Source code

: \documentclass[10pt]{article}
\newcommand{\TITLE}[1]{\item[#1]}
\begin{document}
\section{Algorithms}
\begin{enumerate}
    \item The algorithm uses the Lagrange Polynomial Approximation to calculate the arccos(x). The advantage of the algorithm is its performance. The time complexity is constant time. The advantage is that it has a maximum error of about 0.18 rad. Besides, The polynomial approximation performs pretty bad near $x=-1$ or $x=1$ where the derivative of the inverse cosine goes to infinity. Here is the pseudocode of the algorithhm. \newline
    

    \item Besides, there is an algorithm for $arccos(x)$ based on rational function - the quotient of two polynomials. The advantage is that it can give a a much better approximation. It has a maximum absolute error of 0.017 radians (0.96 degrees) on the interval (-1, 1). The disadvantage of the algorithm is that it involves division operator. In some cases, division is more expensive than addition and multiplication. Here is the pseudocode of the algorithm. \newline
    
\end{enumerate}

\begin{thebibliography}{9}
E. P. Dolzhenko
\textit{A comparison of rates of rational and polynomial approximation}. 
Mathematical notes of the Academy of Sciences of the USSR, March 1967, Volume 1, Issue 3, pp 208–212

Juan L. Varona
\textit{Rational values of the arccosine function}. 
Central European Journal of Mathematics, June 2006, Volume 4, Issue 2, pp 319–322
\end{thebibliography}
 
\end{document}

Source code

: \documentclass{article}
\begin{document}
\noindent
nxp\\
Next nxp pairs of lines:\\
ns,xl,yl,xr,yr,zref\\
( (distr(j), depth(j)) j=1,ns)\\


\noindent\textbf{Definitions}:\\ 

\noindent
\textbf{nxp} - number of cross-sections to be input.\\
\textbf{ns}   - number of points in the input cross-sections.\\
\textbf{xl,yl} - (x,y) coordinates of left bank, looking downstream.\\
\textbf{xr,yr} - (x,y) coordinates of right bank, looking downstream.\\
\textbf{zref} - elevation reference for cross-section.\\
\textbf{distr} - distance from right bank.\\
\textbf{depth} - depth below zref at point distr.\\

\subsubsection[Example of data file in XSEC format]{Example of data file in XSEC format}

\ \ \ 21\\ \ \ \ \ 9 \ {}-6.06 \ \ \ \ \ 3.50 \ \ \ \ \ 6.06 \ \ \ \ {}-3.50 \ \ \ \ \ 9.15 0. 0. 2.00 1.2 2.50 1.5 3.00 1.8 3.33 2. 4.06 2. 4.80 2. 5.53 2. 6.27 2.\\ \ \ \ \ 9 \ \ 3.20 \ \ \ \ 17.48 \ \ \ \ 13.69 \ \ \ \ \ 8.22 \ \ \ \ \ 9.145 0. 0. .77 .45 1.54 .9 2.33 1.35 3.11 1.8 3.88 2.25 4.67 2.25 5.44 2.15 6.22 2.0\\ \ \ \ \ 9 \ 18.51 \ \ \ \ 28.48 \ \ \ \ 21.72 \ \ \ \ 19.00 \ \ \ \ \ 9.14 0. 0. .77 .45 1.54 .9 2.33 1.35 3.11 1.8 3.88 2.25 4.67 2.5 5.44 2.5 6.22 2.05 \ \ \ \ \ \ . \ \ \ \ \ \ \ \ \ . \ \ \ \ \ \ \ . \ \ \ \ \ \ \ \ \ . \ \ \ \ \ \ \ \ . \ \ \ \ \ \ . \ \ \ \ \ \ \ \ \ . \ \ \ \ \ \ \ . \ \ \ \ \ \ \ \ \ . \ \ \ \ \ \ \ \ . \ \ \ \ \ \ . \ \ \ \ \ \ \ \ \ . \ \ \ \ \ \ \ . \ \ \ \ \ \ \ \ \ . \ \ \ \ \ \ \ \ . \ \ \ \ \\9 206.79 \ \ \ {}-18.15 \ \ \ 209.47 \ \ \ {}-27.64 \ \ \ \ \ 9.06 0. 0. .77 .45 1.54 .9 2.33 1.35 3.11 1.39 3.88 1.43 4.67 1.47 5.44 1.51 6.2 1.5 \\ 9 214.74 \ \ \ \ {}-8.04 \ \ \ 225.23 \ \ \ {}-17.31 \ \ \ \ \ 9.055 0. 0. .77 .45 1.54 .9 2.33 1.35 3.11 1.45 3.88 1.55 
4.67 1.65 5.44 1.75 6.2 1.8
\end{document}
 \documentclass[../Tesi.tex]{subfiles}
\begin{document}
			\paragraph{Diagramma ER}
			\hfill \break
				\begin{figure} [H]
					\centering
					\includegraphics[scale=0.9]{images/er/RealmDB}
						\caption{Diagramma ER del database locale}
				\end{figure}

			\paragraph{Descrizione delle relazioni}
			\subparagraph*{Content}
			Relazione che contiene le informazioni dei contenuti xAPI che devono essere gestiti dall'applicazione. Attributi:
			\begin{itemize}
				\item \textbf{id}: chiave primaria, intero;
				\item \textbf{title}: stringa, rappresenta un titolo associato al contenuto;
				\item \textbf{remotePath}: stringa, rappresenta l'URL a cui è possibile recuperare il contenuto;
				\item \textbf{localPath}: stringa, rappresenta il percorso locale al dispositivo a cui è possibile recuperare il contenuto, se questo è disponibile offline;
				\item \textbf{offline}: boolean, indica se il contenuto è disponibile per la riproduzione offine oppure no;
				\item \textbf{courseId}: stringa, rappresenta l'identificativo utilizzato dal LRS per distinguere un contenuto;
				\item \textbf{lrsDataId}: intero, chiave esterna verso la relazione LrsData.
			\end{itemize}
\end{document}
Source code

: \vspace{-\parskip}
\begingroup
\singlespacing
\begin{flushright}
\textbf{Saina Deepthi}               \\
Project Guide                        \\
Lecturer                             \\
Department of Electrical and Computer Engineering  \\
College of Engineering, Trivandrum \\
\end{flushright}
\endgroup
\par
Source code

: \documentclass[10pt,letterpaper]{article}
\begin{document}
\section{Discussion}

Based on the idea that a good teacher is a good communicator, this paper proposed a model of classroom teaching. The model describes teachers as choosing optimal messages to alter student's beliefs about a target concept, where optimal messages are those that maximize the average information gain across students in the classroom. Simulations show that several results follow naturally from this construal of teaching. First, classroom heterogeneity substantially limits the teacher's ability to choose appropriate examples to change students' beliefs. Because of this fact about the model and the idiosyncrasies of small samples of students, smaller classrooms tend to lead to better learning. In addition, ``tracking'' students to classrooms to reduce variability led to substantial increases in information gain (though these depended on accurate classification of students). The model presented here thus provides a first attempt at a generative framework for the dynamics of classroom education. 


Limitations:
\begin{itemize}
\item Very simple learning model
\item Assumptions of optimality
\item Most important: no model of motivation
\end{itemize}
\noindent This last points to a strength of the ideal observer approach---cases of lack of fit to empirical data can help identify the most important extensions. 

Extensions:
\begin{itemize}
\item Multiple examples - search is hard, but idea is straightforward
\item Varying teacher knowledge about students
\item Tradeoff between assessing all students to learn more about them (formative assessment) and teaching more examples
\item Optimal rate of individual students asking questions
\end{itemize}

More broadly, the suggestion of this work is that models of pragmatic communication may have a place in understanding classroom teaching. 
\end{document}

------------------------------------------------------------------------

Problem to work on -
State, as a bare number, how many lines of the material include the string "locale".

Result of the exercise -
2